With such a wide range of sounds and the likes of Break, Serum, Spirit and Voltage all on-board for the finale EP, the whole project doesn’t just reflect A Sides’ scope but the genre’s too. The drip-feed deliver style of regular EPs is to ensure the music has time to breathe and you have time to properly imbibe it.

“Sometimes you get an album of 15 tracks and even if it’s amazing you think ‘ah fuck, I have to listen to all of this?’” he says. “People have a lot on – they’re busy and there’s so much out there that the turn around and speed of releases is crazy. Gradually releasing things gives people a bit more time to digest it all and the music doesn’t get lost in the matrix.”

Which is where our conversation begins…

Anyone ever asked you for your favourite b-sides?

Never. Favourite tunes? Too many times. But b-sides? Never.

25 years and no one has thought to ask A Sides for his favourite B-sides? FFS…

No! Lucky too… I never know which one is the A and which one is the B anyway. A lot of people do double-A releases. That’s what we’ve always done on my label. In fact I don’t think I’ve ever written a b-side in my life! For me a b-side sounds like it’s not as good as an a-side. I want every track to be equally as good. Double A all the way. Do you know how I got my name?

No, tell me…

There was a guy called Frank De Wulf. A Belgian techno guy on Music Man Records in the late 80s/early 90s. He made these EPs called the B-Sides with tracks like Compression, Magic Butterfly and The Tape. I loved them so much, they had a profound effect on me. So I named myself A Sides as a mark of respect.

We’re going right back to the hardcore days now

Oh yeah, 1990/1991. First I was making hardcore, then happy hardcore. Optical was doing kinda trippy acidy hardcore back then. A guy called Ham was doing it – he’s now Hamilton from Ram. A lot of us came through that background. More than you’d expect.

That was a melting pot time of ideas and sounds – from that every electronic music we know and love grew. Give me some defining moments.

I could be here all day but a few stand out. Going right back to the very start I used to work for a distribution company called Stage 1. We’d drive round all the record shops on Friday and Saturday selling records from shop to shop straight out of the back of a Mini Metro. We went to Ipswich’s  Redeye Records where Spirit worked and he put on Goldie’s You & Me in the shop.

It was like ‘wow – this is stepping up’. You don’t forget feelings like that in your life. Ever. Obviously we had Terminator several years before which changed the game and showed us how dark the dark side could get. I also remember getting this cassette with a 21 minute version of Inner City Life. But You & Me? The musicality of it blew my mind. I’ll never forget Spirit putting the needle down and it filling the shop.

More of this please!

Hearing Swarm by Doc Scott at an all dayer in Finsbury Park. Headz had a tent there – Blue Note days, Kemi & Storm, Grooverider, Doc Scott… All those guys. When Swarm dropped and it knocked me off my feet. Another big memory.

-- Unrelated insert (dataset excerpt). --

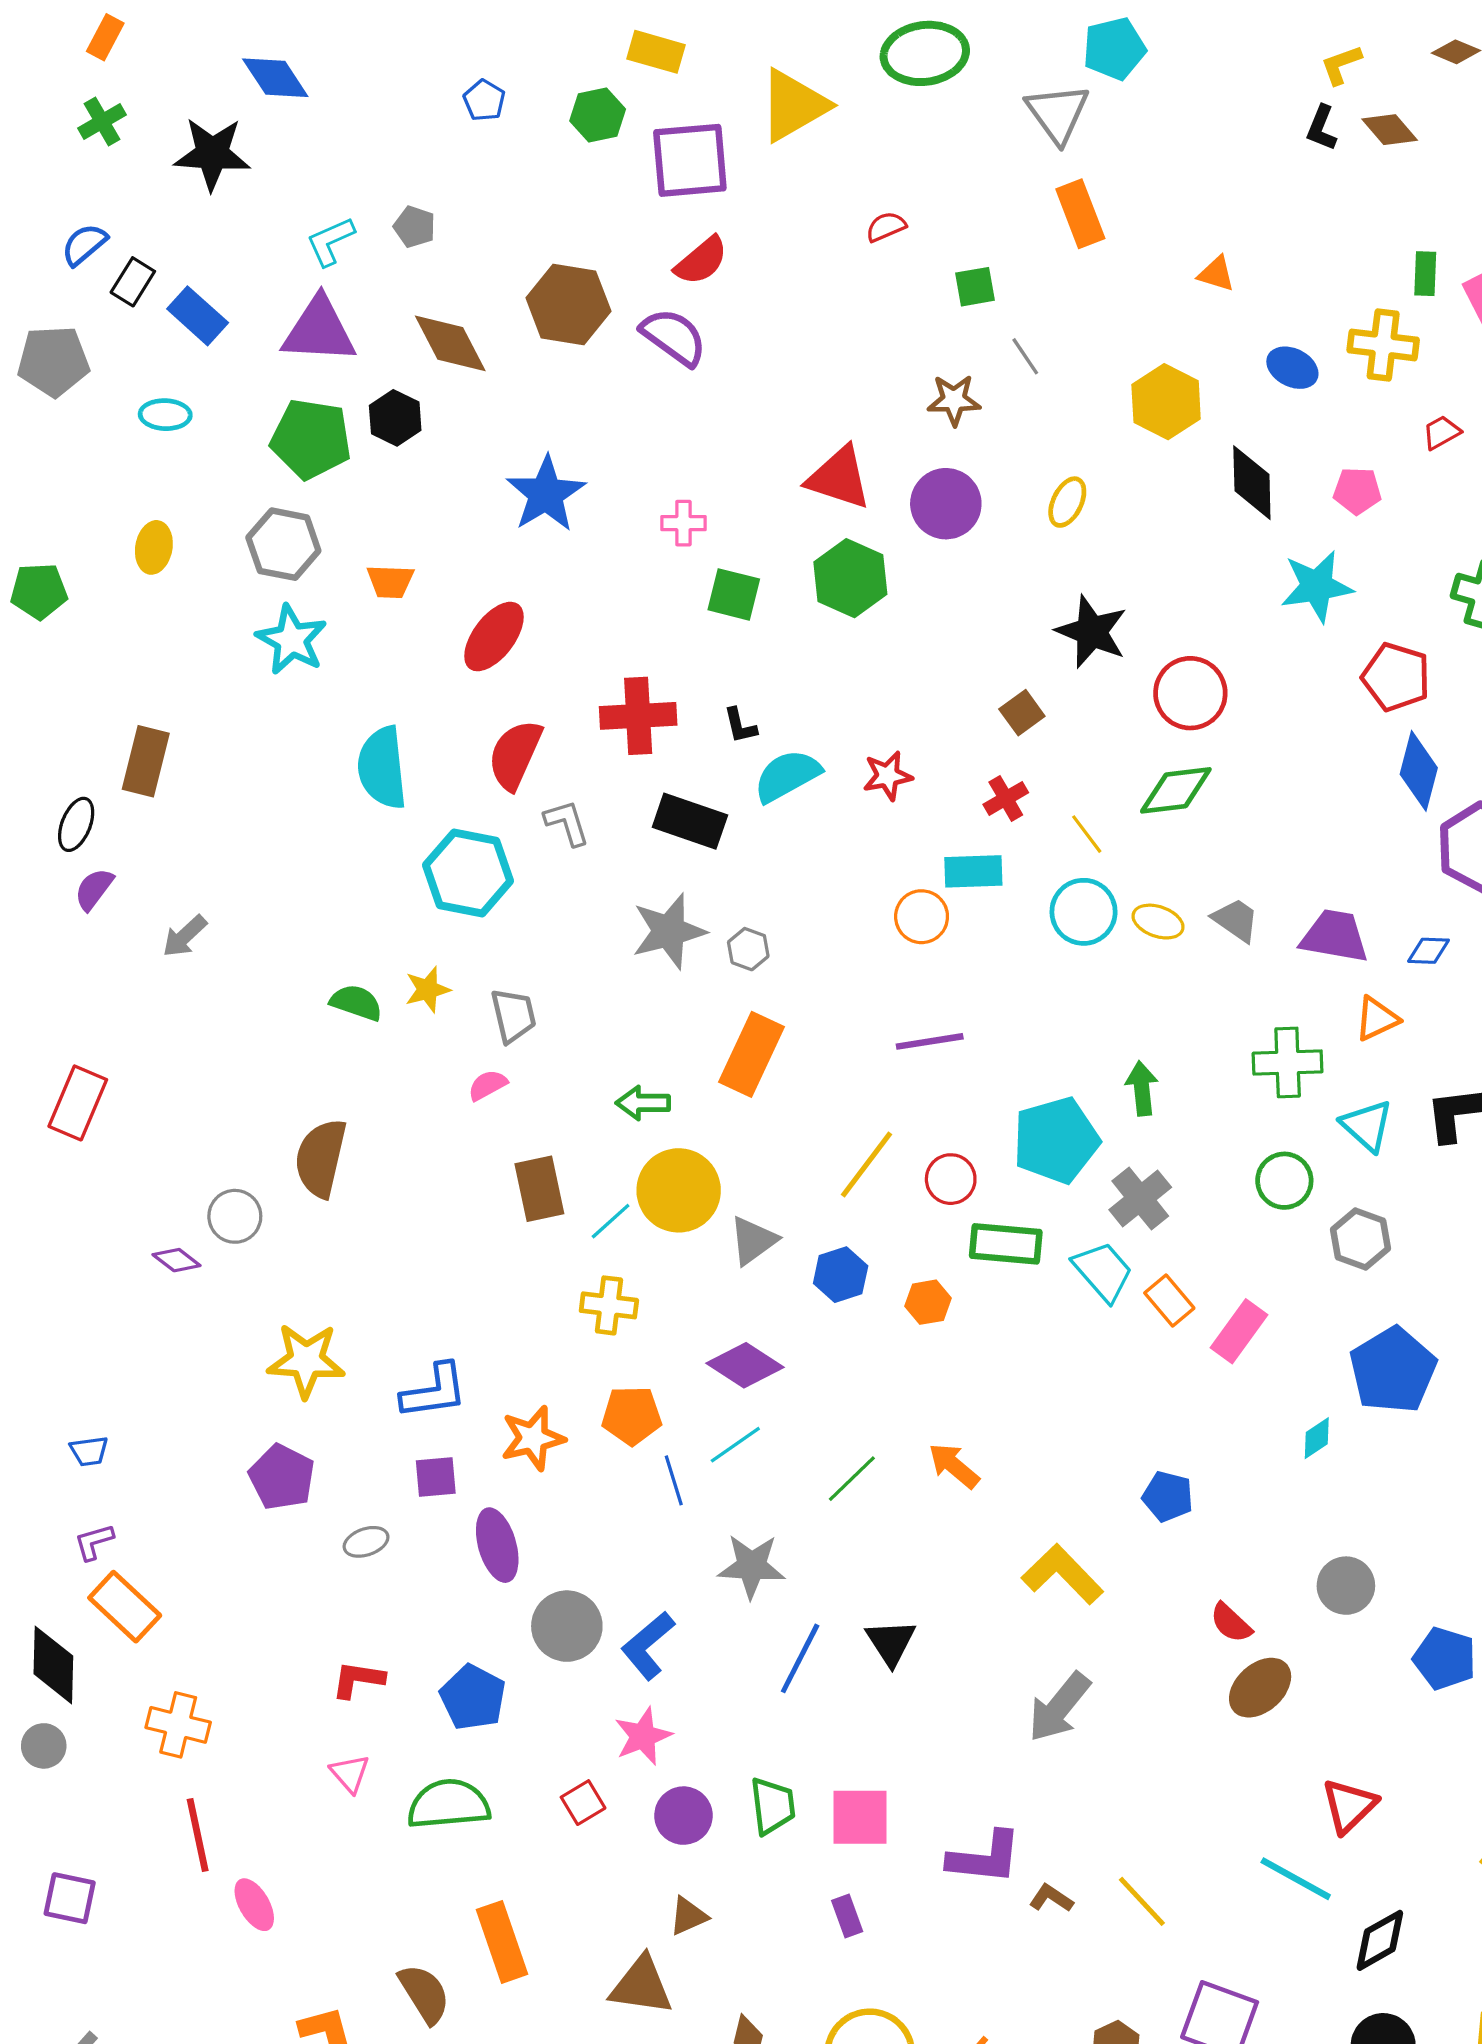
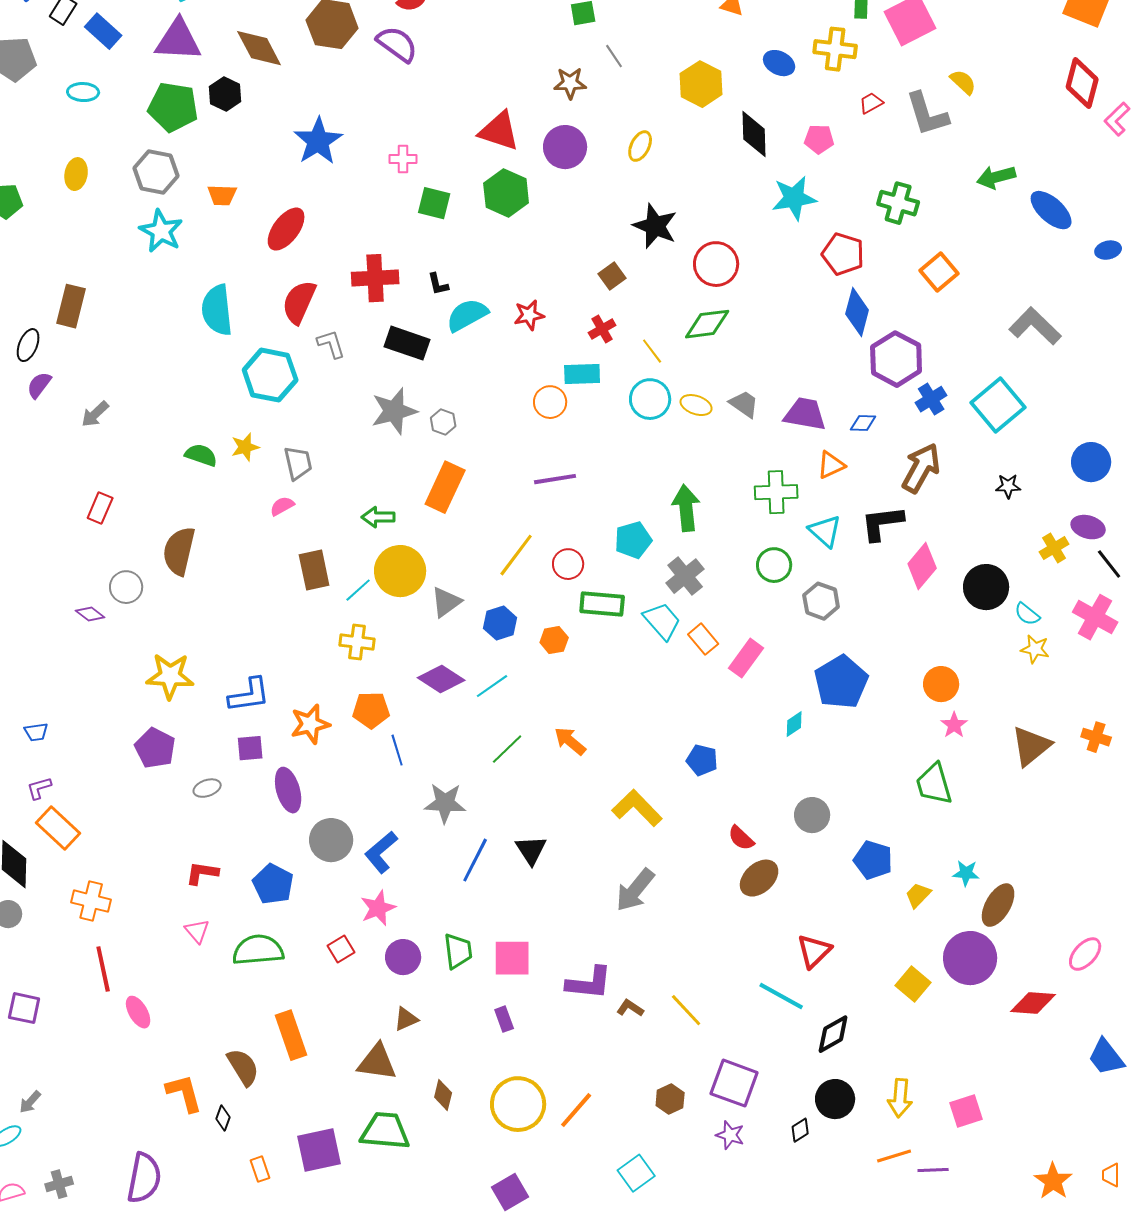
green arrow: (1142, 1088) -> (686, 508), size x1.4
red rectangle: (78, 1103) -> (100, 508), moved, size x0.7
cyan pentagon: (1056, 1140) -> (633, 540), size x0.7
cyan line: (735, 1445) -> (492, 686), moved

But if we’re going back, like properly back… Then it has to be Lennie De Ice We Are IE. I was with Randall the first time he played that. The first time anyone played it as far as I know. We were part of the same crew – De Underground Records – and there was this big rave called Living Dream.

Randall was playing. Carl Cox had played before him. N-Joi before him. He drops We Are IE and, for me and probably everyone in the building, the music has never been the same. Total chaos – a lot of people didn’t even know how to comprehend it. Everything we love now dates back to moments like this. There have been millions massive changes over the years but these were where it all started.